Action item - Repeat everything from the first line of the listing below through the line that contains "1: (741, 75, 4.61)", exactly. Leave out pictures.

Records provided -
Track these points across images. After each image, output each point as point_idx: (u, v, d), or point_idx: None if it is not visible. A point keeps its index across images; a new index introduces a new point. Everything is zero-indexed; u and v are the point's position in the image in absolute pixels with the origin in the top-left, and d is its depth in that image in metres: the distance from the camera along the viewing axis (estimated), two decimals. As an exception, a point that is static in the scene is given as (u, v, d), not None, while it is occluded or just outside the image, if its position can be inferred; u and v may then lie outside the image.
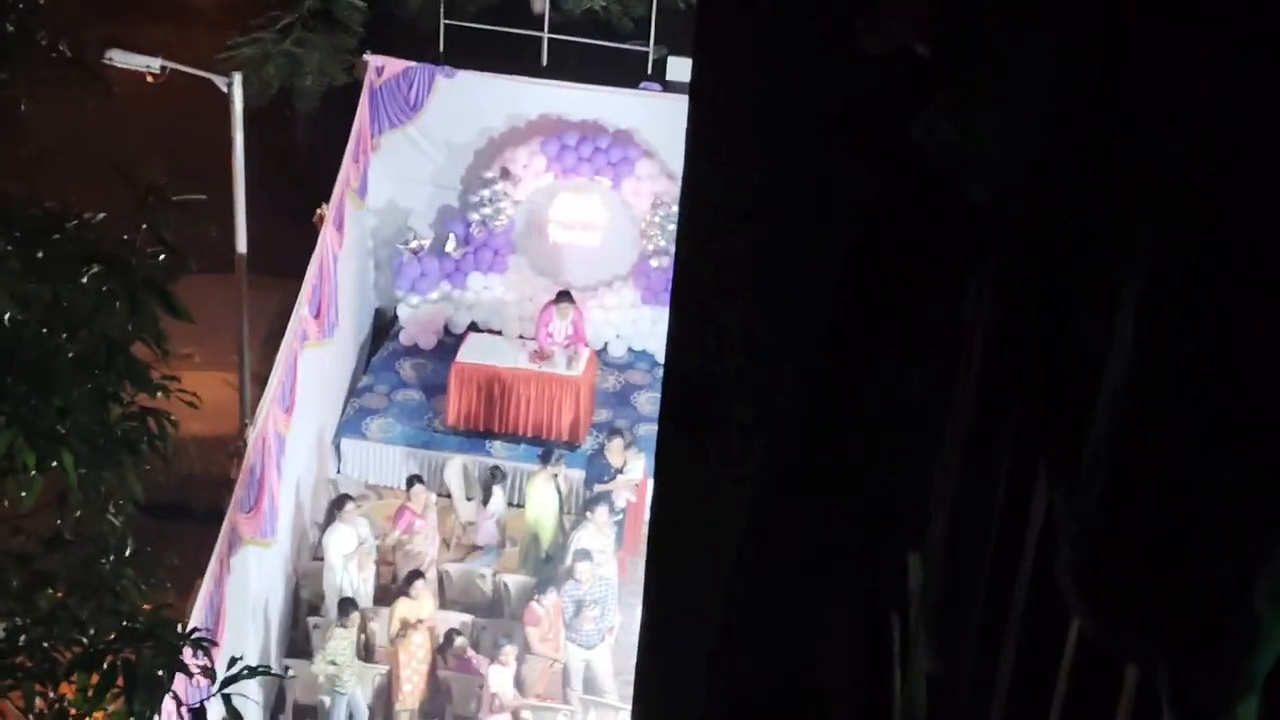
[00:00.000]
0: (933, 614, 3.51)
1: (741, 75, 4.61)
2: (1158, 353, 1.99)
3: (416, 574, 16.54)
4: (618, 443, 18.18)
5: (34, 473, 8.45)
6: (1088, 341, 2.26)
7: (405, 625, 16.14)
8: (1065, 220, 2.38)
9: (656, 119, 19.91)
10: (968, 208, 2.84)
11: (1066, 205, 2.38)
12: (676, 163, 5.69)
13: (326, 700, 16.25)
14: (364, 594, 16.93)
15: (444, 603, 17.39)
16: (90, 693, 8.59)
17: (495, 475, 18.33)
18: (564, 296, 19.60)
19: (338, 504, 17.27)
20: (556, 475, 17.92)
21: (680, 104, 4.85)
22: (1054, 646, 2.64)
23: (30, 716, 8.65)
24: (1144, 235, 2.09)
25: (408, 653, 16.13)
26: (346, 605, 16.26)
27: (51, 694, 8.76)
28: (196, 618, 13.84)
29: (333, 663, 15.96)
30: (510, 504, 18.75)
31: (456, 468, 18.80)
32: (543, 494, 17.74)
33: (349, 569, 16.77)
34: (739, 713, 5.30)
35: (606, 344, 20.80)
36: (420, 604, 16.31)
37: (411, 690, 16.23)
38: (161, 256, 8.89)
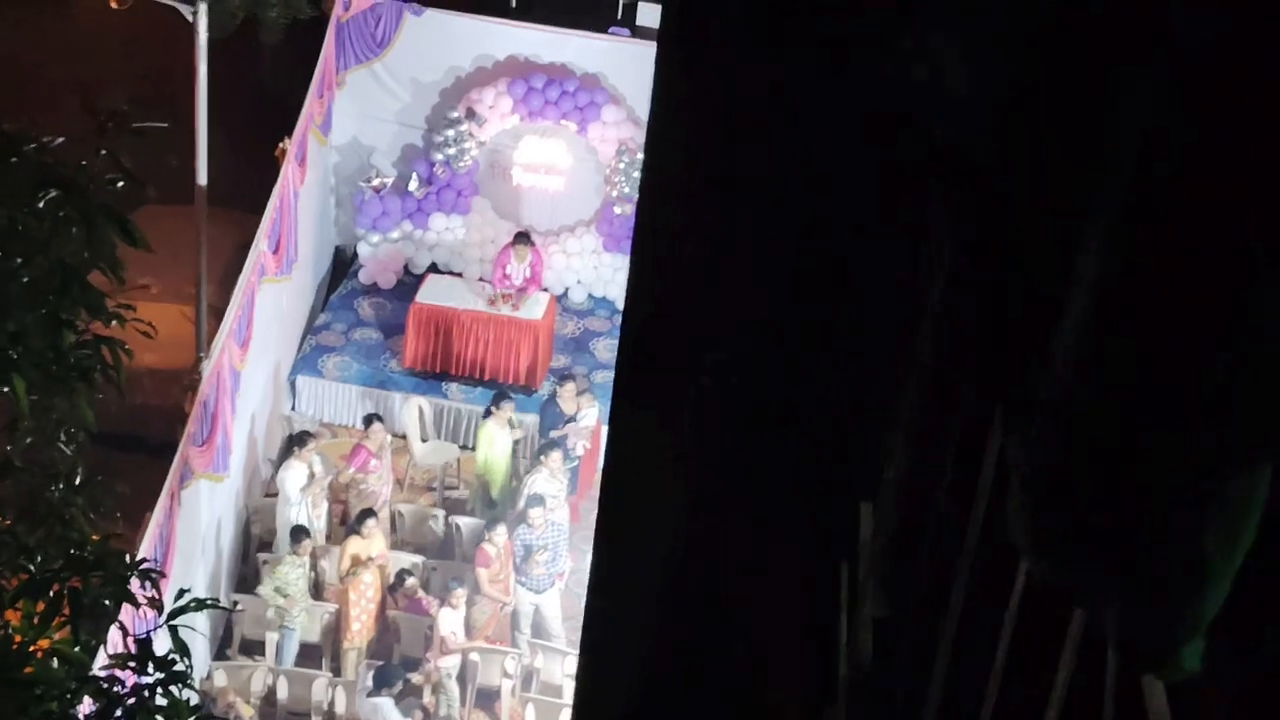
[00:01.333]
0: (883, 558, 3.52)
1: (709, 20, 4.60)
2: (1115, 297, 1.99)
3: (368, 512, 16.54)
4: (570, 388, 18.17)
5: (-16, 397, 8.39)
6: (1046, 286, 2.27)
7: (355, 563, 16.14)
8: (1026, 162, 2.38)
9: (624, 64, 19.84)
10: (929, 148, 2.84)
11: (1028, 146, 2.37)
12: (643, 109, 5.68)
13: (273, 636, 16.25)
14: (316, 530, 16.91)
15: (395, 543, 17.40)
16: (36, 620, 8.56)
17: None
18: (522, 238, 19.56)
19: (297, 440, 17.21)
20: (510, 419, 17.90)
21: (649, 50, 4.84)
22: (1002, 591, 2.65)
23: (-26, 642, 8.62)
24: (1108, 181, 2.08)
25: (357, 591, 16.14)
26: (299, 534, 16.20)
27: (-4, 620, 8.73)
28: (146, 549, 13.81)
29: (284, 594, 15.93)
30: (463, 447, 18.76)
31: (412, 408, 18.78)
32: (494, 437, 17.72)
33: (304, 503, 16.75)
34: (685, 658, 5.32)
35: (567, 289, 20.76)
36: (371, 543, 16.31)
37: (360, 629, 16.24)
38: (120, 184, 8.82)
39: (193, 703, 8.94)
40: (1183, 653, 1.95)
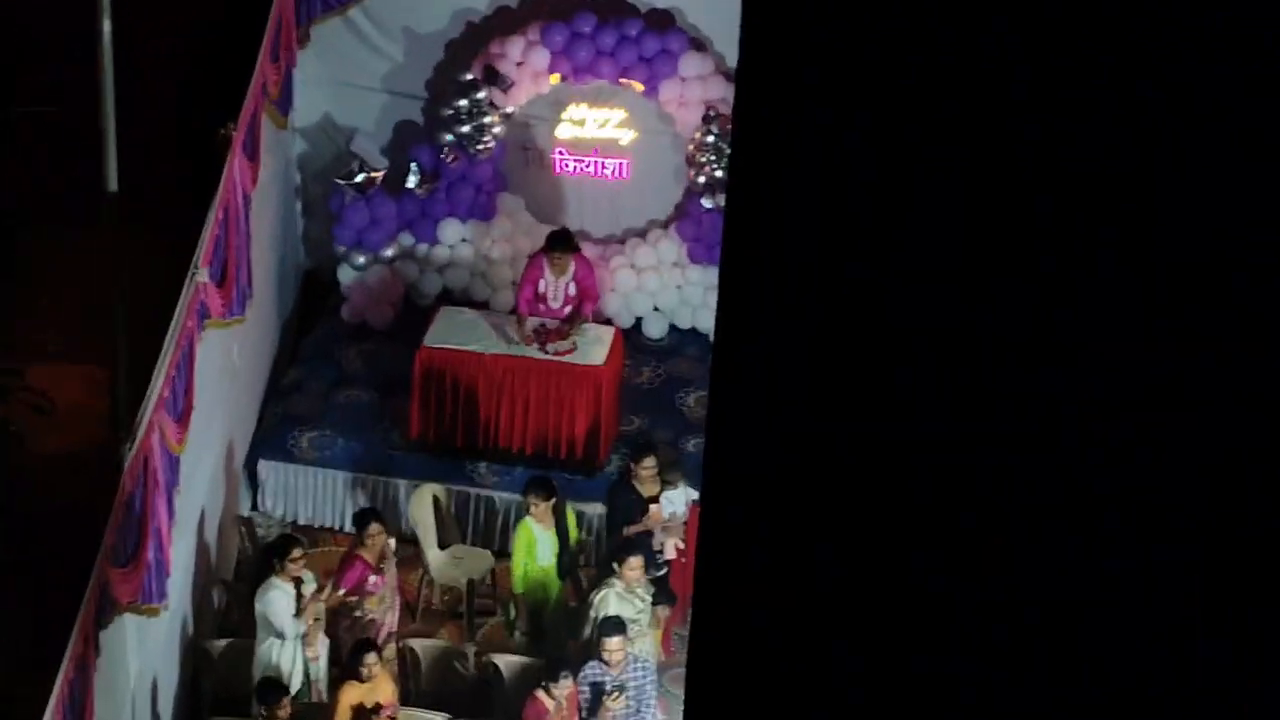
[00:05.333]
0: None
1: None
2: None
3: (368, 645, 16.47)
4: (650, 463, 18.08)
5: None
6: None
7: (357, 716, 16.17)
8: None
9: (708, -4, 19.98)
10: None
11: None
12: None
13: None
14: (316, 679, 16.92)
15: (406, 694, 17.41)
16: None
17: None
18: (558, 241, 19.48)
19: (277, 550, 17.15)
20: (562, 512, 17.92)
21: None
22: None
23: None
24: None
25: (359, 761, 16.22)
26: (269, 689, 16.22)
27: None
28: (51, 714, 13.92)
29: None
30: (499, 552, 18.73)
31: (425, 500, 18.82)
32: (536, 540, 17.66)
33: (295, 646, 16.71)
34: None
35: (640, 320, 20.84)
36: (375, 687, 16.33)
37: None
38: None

Completed exercise -
Track these points across images. After each image, output each point as point_idx: (u, v, d), or point_idx: None if it is not visible. A point keeps its index across images; a new index introduces a new point. Everything is zero-indexed; u and v are the point's position in the image in absolute pixels with the origin in the top-left, and d is its depth in that image in metres: the distance from the camera along the viewing axis (estimated), two decimals. As an exception, a point that is static in the scene is given as (u, v, d), not None, while it is occluded or just outside the image, if its position can be inferred; u and v may then lie outside the image.
[00:00.000]
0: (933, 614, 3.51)
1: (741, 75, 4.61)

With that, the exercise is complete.